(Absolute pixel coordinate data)

****************

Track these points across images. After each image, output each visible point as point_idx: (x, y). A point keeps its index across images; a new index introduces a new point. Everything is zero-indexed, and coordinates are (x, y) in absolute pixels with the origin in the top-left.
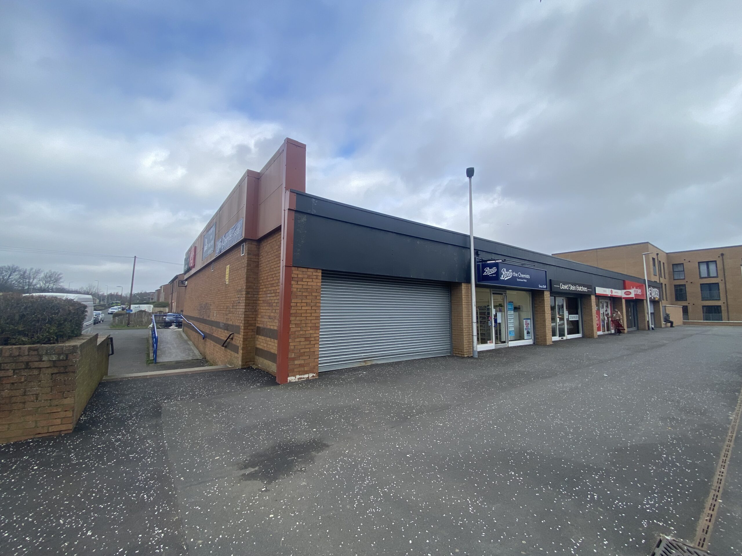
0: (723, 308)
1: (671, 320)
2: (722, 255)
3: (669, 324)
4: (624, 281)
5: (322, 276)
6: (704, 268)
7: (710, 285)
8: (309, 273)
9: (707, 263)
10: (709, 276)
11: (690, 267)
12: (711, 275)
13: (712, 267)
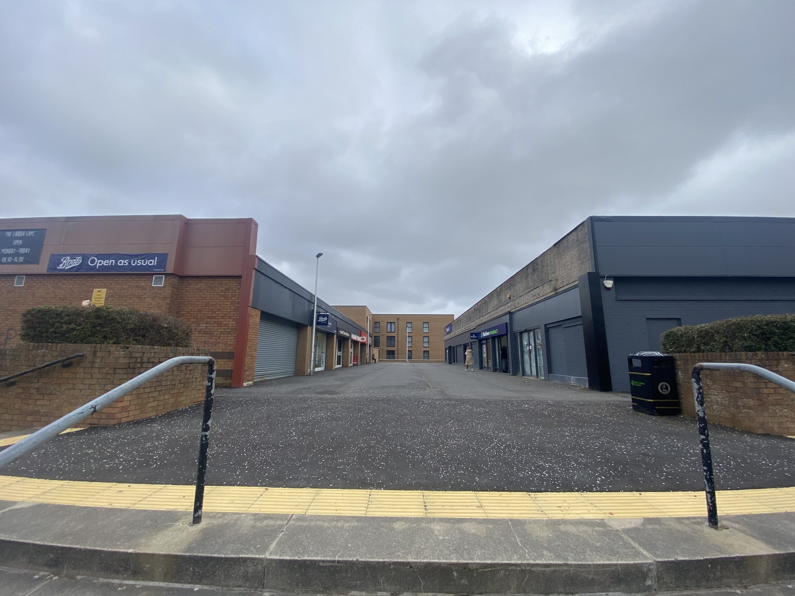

****************

Exercise instructions: Repeat the records above exactly, leaving out the pictures.

Exercise result:
Track these points across images. After each image, output each visible point as point_idx: (x, y). A point keeps its index across images; a new index introduces a new point. Everything is zero-indexed, and coordinates are (x, y) in absolute pixels with the origin in the top-left.
0: (723, 308)
1: (671, 320)
2: (722, 255)
3: (669, 324)
4: (624, 281)
5: (322, 276)
6: (704, 268)
7: (710, 285)
8: (309, 273)
9: (707, 263)
10: (709, 276)
11: (690, 267)
12: (711, 275)
13: (712, 267)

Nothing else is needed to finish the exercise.